You can tell it will chew the heel of your boot? Unless you're getting heel lift between your boot and binding it shouldn't be wearing on the heel of your boot.


----------



## t21 (Dec 29, 2010)

I have the same model/year of flow binding as you but the Large size and my boots is a sz.10 32 focus boa. The heel issue was a bit of my concern at first ie. rubbing the back of my boot. The solution i found was NOT to tighten up on my straps when i first setup my boots fully strapped in. I also made it sure that my forward lean was set at zero. The front strap(toe area) was the tricky part because i either have to loosen them so i can slide my boot in and be able to pull the highback to lock me in or, tighten the toe area that my highback would not have a gap between my boot/heelcup and no heel/boot lfit. It took a few runs to set it on the mountain but i have it set now without issues. The only one is the side of my boot (back area has some worn out spot from the heelcup,highback rubbing on them but not a big deal at all. BTW, i did not have to adjust my heelcup to fit my boots at all. Hope the helps.


----------



## Oldman (Mar 7, 2012)

There are two positions for the heel cup on those bindings.

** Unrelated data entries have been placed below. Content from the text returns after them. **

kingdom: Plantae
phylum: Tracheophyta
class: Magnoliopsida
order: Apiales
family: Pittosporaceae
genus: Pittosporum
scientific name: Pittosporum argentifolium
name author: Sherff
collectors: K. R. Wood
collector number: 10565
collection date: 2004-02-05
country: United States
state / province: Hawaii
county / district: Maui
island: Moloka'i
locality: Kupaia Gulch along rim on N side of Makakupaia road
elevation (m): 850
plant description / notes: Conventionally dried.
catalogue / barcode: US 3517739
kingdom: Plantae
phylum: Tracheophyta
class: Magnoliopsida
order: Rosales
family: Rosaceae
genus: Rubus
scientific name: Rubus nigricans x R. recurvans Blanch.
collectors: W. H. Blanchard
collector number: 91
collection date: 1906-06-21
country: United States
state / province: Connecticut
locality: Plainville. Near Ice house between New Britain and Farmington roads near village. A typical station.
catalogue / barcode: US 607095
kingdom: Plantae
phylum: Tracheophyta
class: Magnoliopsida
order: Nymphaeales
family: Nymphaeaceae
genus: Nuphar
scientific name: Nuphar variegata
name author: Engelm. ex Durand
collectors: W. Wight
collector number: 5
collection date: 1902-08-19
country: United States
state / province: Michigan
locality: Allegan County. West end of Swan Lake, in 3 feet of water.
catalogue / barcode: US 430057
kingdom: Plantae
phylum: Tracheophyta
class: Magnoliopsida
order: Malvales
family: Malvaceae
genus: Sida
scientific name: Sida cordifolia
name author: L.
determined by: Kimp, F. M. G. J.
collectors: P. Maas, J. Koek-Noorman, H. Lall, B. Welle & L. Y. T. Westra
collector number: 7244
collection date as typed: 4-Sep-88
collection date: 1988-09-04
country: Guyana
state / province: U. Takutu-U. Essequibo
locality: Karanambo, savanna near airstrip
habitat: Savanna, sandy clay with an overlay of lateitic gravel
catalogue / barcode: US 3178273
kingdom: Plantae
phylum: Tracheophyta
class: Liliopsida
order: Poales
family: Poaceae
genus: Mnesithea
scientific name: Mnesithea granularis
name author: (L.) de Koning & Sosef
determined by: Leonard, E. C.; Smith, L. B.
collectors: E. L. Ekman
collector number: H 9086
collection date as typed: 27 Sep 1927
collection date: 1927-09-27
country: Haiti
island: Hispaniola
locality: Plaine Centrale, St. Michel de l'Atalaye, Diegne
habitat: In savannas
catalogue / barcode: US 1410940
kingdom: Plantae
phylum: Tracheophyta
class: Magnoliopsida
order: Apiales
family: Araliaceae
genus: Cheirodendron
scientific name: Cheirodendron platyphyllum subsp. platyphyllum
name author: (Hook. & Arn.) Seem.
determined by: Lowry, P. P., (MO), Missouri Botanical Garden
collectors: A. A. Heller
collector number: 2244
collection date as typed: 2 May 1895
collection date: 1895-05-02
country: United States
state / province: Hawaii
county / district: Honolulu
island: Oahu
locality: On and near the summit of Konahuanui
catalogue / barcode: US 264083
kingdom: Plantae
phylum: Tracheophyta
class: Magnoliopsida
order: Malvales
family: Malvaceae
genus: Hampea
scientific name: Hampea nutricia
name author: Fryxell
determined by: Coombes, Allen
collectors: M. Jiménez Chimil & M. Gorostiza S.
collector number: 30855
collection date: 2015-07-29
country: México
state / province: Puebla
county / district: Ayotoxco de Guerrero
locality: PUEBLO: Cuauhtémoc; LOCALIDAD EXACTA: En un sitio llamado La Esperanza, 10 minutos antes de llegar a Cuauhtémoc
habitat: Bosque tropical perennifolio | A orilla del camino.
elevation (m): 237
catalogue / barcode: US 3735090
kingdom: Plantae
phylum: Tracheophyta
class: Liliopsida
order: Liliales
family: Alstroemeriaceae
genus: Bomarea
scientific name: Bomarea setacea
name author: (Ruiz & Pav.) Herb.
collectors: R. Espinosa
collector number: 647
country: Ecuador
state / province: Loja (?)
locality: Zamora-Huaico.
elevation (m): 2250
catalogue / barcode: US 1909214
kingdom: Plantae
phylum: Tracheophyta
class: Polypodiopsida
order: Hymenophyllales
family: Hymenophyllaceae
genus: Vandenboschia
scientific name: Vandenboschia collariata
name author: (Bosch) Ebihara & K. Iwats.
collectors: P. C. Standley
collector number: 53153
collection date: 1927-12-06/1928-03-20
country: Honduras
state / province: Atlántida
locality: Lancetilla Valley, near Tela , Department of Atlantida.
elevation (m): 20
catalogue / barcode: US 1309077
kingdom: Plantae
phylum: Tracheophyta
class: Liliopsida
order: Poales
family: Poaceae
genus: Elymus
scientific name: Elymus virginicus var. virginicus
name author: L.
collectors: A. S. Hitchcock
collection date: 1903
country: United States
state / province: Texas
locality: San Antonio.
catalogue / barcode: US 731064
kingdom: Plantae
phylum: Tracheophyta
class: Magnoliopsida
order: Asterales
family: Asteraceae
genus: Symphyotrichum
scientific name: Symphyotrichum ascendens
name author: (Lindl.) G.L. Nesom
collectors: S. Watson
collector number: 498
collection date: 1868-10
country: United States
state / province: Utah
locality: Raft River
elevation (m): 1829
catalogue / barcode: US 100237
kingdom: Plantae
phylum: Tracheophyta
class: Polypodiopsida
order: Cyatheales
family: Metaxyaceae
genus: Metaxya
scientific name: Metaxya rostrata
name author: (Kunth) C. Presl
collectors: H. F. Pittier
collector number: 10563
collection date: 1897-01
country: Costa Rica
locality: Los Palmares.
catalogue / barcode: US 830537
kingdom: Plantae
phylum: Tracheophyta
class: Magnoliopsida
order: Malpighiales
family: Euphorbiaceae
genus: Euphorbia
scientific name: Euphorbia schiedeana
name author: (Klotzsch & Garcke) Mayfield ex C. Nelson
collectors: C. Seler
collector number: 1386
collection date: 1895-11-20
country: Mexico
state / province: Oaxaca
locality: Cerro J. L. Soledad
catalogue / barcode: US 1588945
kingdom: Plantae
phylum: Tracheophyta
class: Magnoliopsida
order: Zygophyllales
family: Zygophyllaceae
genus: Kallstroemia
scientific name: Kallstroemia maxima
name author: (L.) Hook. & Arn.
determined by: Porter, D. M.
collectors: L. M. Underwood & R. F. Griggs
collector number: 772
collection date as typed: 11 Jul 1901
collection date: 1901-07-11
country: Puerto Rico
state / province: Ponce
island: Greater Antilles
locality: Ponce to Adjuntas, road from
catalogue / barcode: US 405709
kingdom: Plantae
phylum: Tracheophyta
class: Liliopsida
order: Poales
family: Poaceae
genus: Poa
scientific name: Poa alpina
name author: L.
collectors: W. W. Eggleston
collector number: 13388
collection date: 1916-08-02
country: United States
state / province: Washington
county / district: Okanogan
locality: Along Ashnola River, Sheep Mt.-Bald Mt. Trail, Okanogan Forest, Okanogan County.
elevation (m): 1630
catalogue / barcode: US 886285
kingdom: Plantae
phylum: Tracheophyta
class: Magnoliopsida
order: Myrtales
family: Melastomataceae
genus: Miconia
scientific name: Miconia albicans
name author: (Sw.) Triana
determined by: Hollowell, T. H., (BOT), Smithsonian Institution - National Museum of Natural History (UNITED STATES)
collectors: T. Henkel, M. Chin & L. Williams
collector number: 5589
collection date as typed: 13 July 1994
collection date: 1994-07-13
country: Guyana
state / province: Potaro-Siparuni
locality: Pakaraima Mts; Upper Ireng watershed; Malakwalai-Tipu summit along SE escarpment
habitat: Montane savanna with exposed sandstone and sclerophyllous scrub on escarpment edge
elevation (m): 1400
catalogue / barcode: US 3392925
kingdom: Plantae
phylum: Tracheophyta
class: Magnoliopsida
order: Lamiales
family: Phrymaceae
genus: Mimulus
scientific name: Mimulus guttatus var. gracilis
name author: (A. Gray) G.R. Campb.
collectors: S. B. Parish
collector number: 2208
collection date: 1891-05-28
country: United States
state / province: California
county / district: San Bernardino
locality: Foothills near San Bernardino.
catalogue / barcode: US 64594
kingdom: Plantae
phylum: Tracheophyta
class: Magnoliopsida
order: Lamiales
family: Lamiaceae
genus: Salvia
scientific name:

I suggest you adjust to the other position and see how that goes.

I have the same binding in a Large. Flow shipped them in the forward heel cup position and I had the same "binding" problem. Moved the heel cup to the back position, reset all my straps and they now fit like a dream. :smile:

If you move the heel cup, make sure you adjust the cable mid foot on the base of the binding accordingly.


----------



## wrathfuldeity (Oct 5, 2007)

use ncnett's freesole on the boot's worn area...to prevent further wear


----------



## ZeMax (Feb 21, 2014)

linvillegorge said:


> You can tell it will chew the heel of your boot? Unless you're getting heel lift between your boot and binding it shouldn't be wearing on the heel of your boot.


Something got lost in the translation hehe. I either get a lot of heel lift, minimal heel lift or heel pressure. 

Lot's of thing to try once I get back to the hill thanks guys, I appreciate it.


----------



## AmberLamps (Feb 8, 2015)

Get some new bindings, Flow is wack


----------



## bksdds (Jul 2, 2015)

wrathfuldeity said:


> use ncnett's freesole on the boot's worn area...to prevent further wear


+1 zemax I highly recommend you take Wraths advice and get a tube of freesole to stop further wear on the spot. This stuff is heavy duty.


----------



## ZeMax (Feb 21, 2014)

AmberLamps said:


> Get some new bindings, Flow is wack


I love em while I'm on patrol. Easier to get in and out while carrying Bamboos and A drill. It's also easier to hold a loaded sleigh and strap in using only one hand. the only thing that works better so far for me are my step-in heels on my hardboots.


----------



## Deacon (Mar 2, 2013)

AmberLamps said:


> Get some new bindings, Flow is wack


Foolish statement. Many people, many very good riders love them. I didn't care for them either, but that's preference, not a brand indictment.


----------